Bedlam in the Boone household has always been a sacred event. My dad is an alum from the early 1980s. Our entire family was born and raised Cowboys fans. I remember riding in the back of my dad’s truck around the neighborhood screaming into the abyss when 16-13 happened. I remember Rashaun Woods is still open being a regular part of our family vernacular. I definitely remember the pain of 2012 and the pure elation of 2011. A lot of my childhood sports memories are centered around OSU sports and Bedlam football, for better or (but much more often) for worse.
It makes me sad to think this series will soon end as OU leaves for the SEC in 2025 (or maybe sooner). Maybe that’s not a popular thing to say, but it’s true. A rivalry will die but so too will a part of my link to childhood.
We get bogged down in minutiae so much around the politics of the series, which has happened uninterrupted since 1910 — like good on OSU for not trying to keep Bedlam alive, OU left! or the other side of the argument from OU’s perspective (which I care not to litigate) — that we forget about the bedrock of why we love sports.
“It’s bigger than football” is such a big cliche that the phrase is literally plastered into the Webster’s dictionary next to the word — don’t look it up, just trust me — but it really is bigger than football. Bedlam — and sports in general — is a gateway drug to friendship, to family and to love. It’s how I stumbled butt backwards into a profession and created lifelong friendships along the way. It’s how my dad and I connect, often through pain, sometimes through elation but always shared together. It’s what our family celebrates — but mostly commiserates about — each Thanksgiving. A tradition unlike any other not even the Masters can top.

DATA RECORDS
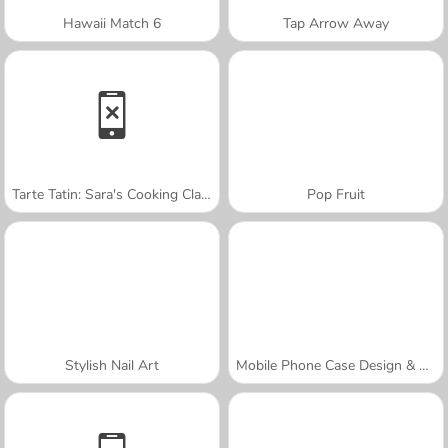
Hawaii Match 6
Tap Arrow Away
Tarte Tatin: Sara's Cooking Class
Pop Fruit
Stylish Nail Art
Mobile Phone Case Design & DIY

APPLY WHAT YOU READ
(A) Copy the Bedlam essay word for word, starting at the words "Bedlam in the" and stopping after "often) for worse.".
(B) Write the next part of the essay about Bedlam and the Boone family, picking up right after its final sentence.

EXPECTED OUTPUTS
(A)
Bedlam in the Boone household has always been a sacred event. My dad is an alum from the early 1980s. Our entire family was born and raised Cowboys fans. I remember riding in the back of my dad’s truck around the neighborhood screaming into the abyss when 16-13 happened. I remember Rashaun Woods is still open being a regular part of our family vernacular. I definitely remember the pain of 2012 and the pure elation of 2011. A lot of my childhood sports memories are centered around OSU sports and Bedlam football, for better or (but much more often) for worse.

(B)
So on Saturday I’ll be enjoying what may be one of the last Bedlams of my lifetime next to my pops in what is likely to be a frigid, sold-out Gaylord Memorial Stadium. I think OSU will win because I’m an eternal optimist and homer, but also because I’ve convinced myself that I cannot subject my body to freezing temps while sitting in the midst of OU fans while Boomer Sooner is played 5,329 times consecutively unless I have some faith in the Cowboys. I might be wrong. Vegas odds seem to think I’m not only wrong, but probably idiotic for thinking as much.
And that’s fine. On Saturday night, OSU will win the game, or OU will win the game, and we will move on about our life as we do no matter the result. But I hope this year you cherish it a little bit more like I will. Watch the game with your pops and soak it in. Gather with friends and relish the time together. Think about all the memories this series over the years has generated both good and bad. The Bedlam football series may not go on much longer, but I hope the connections and memories you have with friends and family and colleagues through this series, like the ones I’ve created, last a lifetime.